Times are still tough, but Sainsbury's and Morrisons both have reasons to be cheerful

Sainsbury's: lower sales and profits, but other figures are more positive
Sainsbury's: lower sales and profits, but other figures are more positive

Sainsbury's and Morrisons released financial results this week, and each has reason for cautious optimism. They have found two different ways to keep winning in difficult times, says brand consultant and retail watcher Kate Jones.

Results out this week paint an OK picture for the UK’s number two supermarket Sainsbury’s and glimmers of hope for a newly slimmed-down and repositioned Morrisons.

Sainsbury’s headline figures - a 14% drop in pre-tax profits to £548m, and like-for-like sales down 0.9% - make uneasy reading, but in a time of retail turmoil, things might not be as bad as they look.

It’s a different story for troubled Morrisons, posting a second quarter of like-for-like growth of 0.7% under new CEO David Potts.

Neither of these are by any means spectacular, but taking the environment into account, both are positive for different reasons: Sainsbury’s is diversifying to combat the future whilst Morrison’s is focusing on the unique point of difference it has to stand out.
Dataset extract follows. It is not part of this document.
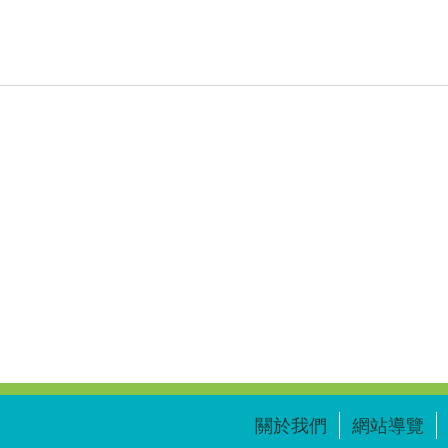
關於我們
網站導覽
Under the bonnet, Sainsbury's engine is running smoothly

According to Kantar, in the first 24 weeks of the year, Sainsbury’s was the only big four retailer to hold market share (16.5%) whilst Aldi and Lidl continued to eat away at the rest of the pack, with a combined rise from 9.2% to 10.4%.

It’s a tough world out there. Aggressive discounting coupled with price deflation are to blame and are not likely to go away, a fact not lost on Sainsbury's CEO Mike Coupe.

He said: "Prices are actually 4% lower, would you believe, than two years ago and that's a reflection of the fact that the market is fiercely competitive - and it will remain so for the foreseeable future."

It appears that the future is definitely in Mr Coupe’s thoughts and the good news you don’t see in Sainsbury's headline figures suggests a simplified core business building on success and looking to widen its appeal and reach.

  • A diversified offer: Clothing sales outperformed the market with growth of 8.5%, while Sainsbury’s bank generated £65m in profit underwriting reports of a new mortgage play

  • A multichannel approach: Online sales were up 9%, convenience stores saw growth of 9% - Sainsbury’s now has more than 100 more convenience outlets than supermarkets in the overall portfolio, matching shifting shopper habits

  • A leaner and meaner core: Cost savings of £225m in the last 12 months

Let’s not forget the potential game-changer in the pipeline with the Argos (Home Retail Group) takeover.

What may be seen as a distraction could also be a necessity in terms of diversity and breadth of range, not to mention point of distribution and multichannel delivery. This is not a business content with standing still.

Morrisons has located its USP

Morrisons, on the other hand, has taken a good hard look at itself and amid the nightmare of store closures and laying-off of staff, has discovered something quite marvelous.

This retailer is also the second biggest food producer in the UK.

Leveraging this capability is the very foundation of its recovery - and things look good too. If the business can make it work, it could pose a real challenge to the status quo.

The rumoured launch of Amazon Fresh as early as this mid-May is no doubt being hotly anticipated by the big four.

Morrisons already has a trading relationship with Amazon with respect to online delivery, but as a food producer this could no doubt be much extended for mutual benefit.

In a time of food deflation and shift to online, who would have thought that grocery retailing would be so exciting?

A year ago, few would have predicted Morrisons to be in the positive position it is in today. Talk of discounters and price wars is starting to feel a little old hat now, and looking to the future with strong, cohesive and bold strategies appears to be the order of the day.